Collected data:
####################

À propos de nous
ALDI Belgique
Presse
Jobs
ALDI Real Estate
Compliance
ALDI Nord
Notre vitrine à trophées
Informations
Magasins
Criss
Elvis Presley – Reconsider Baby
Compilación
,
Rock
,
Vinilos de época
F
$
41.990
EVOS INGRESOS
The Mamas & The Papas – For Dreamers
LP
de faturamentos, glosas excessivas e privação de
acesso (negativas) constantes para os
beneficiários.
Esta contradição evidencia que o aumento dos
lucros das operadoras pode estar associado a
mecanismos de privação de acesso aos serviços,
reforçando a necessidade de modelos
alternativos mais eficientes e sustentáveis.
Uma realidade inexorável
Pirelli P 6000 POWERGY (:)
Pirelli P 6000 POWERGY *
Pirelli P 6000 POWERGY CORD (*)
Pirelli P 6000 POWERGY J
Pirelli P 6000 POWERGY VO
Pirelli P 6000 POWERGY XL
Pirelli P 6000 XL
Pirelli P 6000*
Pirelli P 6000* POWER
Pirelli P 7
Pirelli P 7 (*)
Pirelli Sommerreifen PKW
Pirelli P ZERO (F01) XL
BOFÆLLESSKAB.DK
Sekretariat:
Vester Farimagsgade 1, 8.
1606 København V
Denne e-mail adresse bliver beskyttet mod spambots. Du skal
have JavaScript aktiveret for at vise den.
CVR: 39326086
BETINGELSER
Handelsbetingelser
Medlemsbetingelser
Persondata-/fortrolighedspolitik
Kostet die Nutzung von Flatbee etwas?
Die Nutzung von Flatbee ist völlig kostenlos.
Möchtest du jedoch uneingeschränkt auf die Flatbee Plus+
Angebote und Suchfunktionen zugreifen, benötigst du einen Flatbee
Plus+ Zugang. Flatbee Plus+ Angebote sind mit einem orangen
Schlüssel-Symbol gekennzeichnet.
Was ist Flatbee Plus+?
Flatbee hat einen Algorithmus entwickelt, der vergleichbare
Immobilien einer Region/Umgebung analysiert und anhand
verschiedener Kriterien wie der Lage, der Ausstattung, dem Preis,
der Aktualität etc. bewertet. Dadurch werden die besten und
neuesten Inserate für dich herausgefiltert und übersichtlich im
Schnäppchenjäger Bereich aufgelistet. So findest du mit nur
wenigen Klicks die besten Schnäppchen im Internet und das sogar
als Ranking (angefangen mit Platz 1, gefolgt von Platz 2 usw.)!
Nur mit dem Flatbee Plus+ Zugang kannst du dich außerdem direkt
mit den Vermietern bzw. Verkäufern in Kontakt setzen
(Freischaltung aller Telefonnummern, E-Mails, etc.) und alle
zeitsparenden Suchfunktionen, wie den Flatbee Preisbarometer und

####################

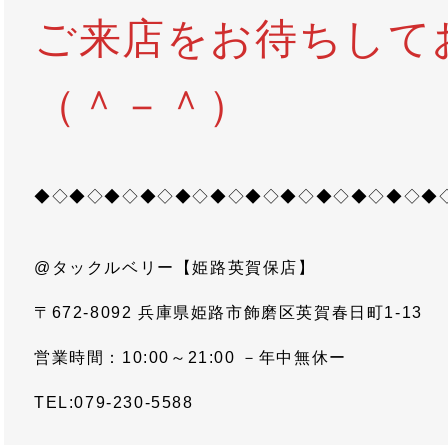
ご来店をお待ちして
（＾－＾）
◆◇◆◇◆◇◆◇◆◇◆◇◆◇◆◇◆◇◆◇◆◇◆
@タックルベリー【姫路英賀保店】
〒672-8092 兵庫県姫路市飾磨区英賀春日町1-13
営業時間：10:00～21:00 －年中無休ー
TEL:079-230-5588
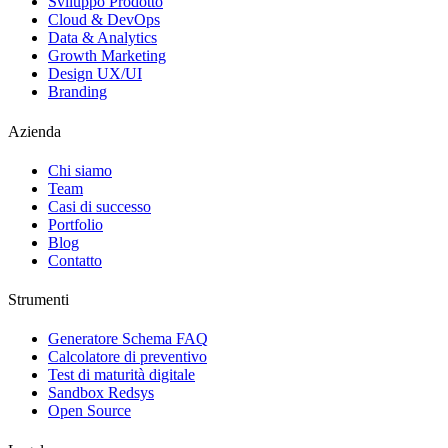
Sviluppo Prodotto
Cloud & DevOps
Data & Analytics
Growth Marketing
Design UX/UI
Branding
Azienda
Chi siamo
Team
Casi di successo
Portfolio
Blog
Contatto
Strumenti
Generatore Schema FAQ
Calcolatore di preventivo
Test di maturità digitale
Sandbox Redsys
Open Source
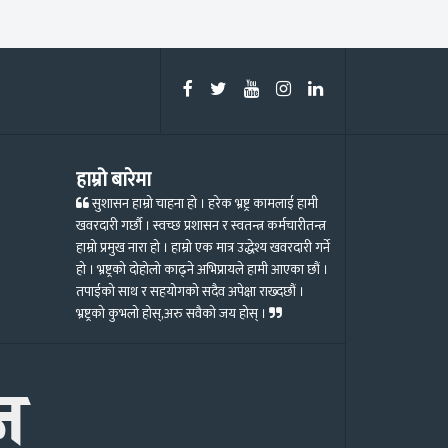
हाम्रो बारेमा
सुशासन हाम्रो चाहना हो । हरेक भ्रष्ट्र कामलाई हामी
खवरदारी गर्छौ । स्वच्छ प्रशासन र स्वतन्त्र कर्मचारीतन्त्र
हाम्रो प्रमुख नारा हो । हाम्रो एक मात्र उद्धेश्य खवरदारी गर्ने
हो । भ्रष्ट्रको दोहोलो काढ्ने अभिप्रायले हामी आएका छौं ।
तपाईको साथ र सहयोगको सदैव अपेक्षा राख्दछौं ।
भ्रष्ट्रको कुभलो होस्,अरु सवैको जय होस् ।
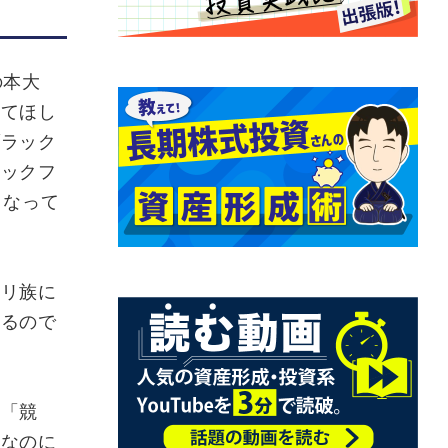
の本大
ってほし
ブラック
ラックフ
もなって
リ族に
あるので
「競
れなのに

####################

** REQUIREMENT **
Extract each line in the entries above that contains the word "besten".

** ANSWER TO THIS EXERCISE **
der Aktualität etc. bewertet. Dadurch werden die besten und
wenigen Klicks die besten Schnäppchen im Internet und das sogar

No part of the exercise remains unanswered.